Today, on the Sunday before the Feast of the Exaltation of the Holy Cross, we hear Jesus’ words to Nicodemus, who had come to ask Him about salvation. And at the heart of this salvation that Jesus Christ came to bring to our world is the great mystery of the Cross. For it is through His death and apparent defeat on the Cross that He has in fact conquered death and opened the way to life for all who follow Him.
In this passage, Jesus refers to the bronze serpent that God had instructed the prophet Moses to place on a pole when the people of Israel were wandering in the wilderness (Numbers 21: 9). Many of them were suffering from snake bites, but when they looked at this bronze serpent they were healed.
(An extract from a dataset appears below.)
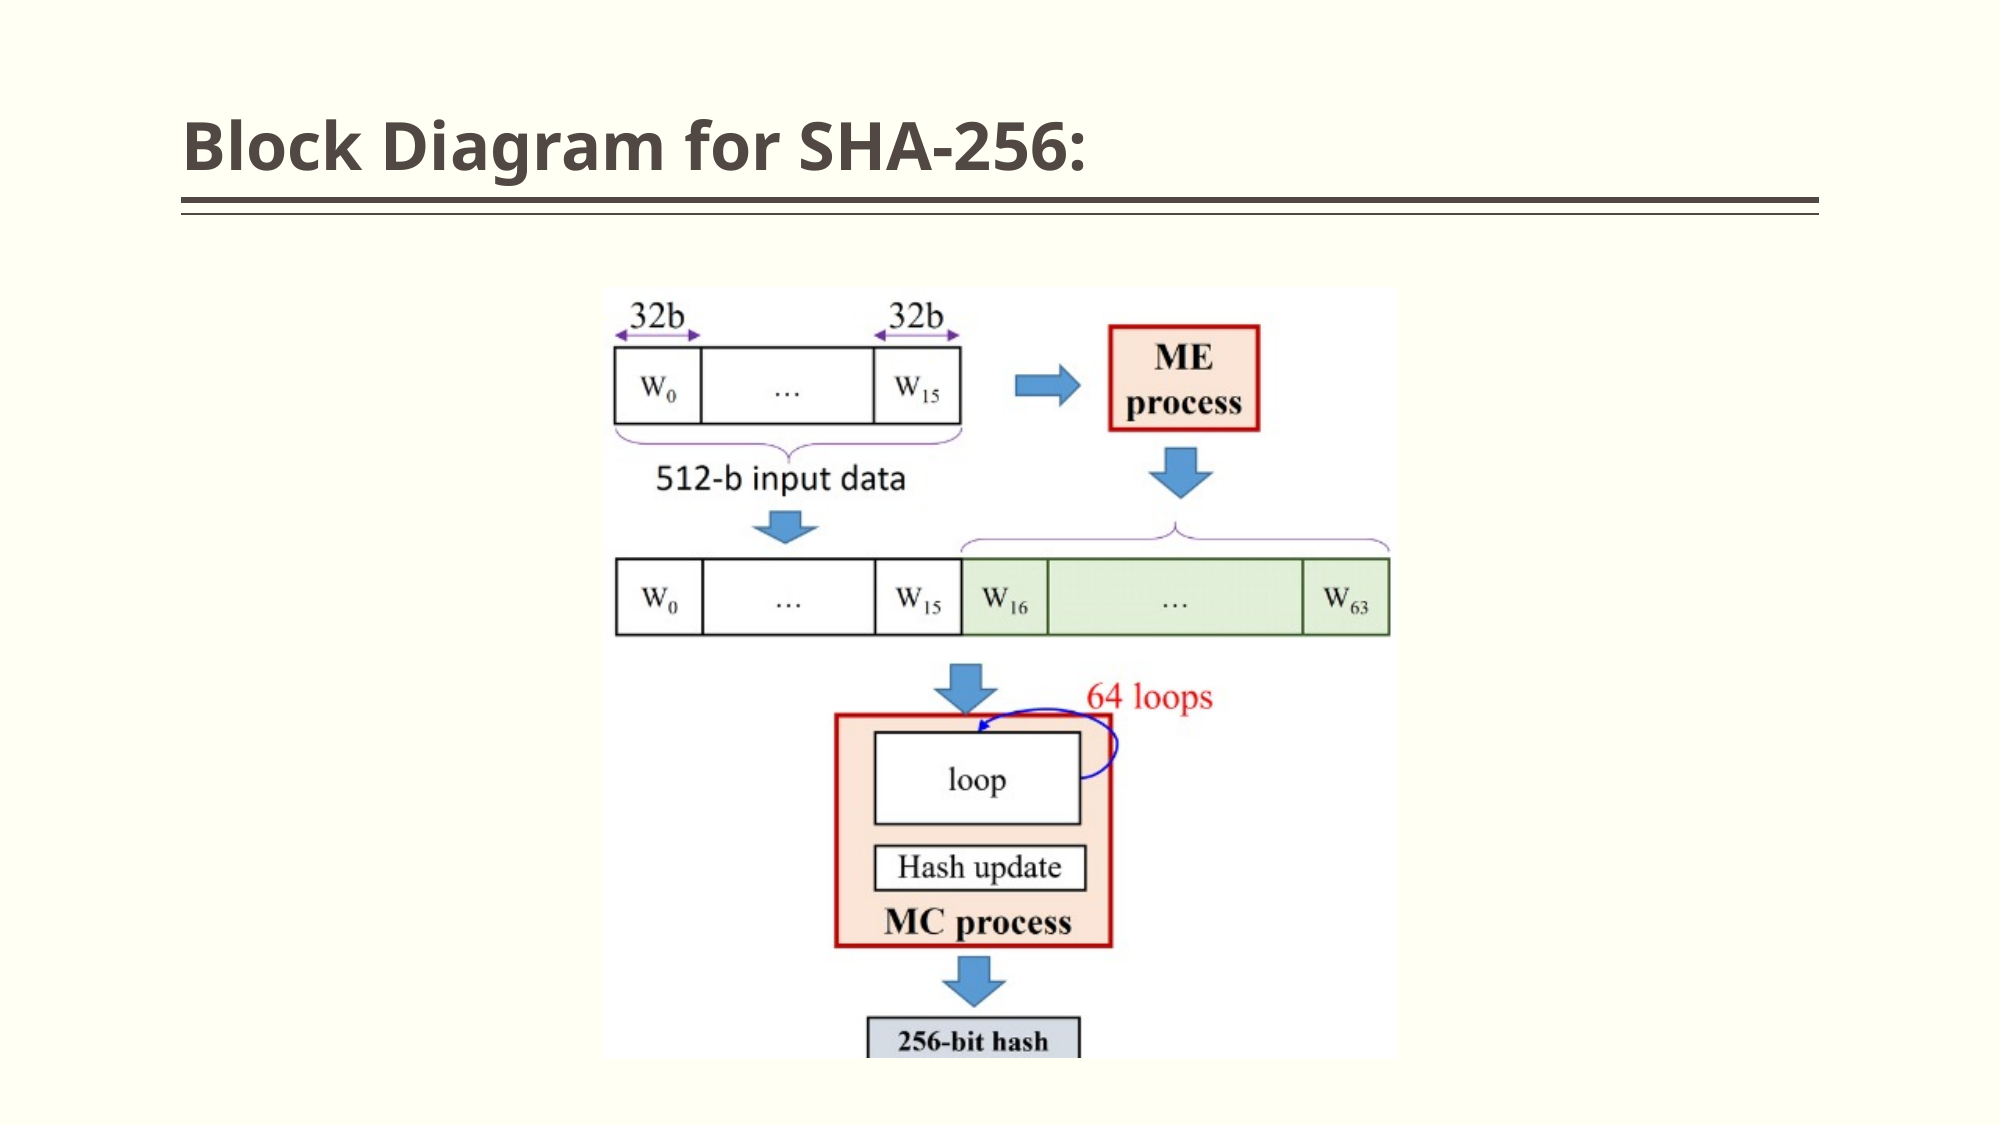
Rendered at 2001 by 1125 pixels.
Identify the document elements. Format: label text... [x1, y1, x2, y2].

picture [602, 286, 1397, 1058]
title Block Diagram for SHA-256: [181, 12, 1819, 193]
This is one of the Old Testament passages that points to the Cross of Christ. However, as Saint John Chrysostom reminds us, the healing that people found in this serpent was only a very faint anticipation of Christ’s victory on the Cross:
…there the hanging serpent healed the bites of serpents, here the Crucified Jesus cured the wounds inflicted by the spiritual dragon; there he who looked with his bodily eyes was healed, here he who beholds with the eyes of his understanding put off all his sins; there that which hung was brass fashioned into the likeness of a serpent, here it was the Lord’s Body, built by the Spirit; there a serpent bit and a serpent healed, here death destroyed and a Death saved.
This great victory of Christ on the Cross is central to our faith, yet it is also a great paradox and goes beyond our logical thought, which is why Saint Paul called it “a stumbling block to Jews and foolishness to Gentiles” (1 Corinthians 1: 23). Indeed, the death of Christ on the Cross has become for us the source of life.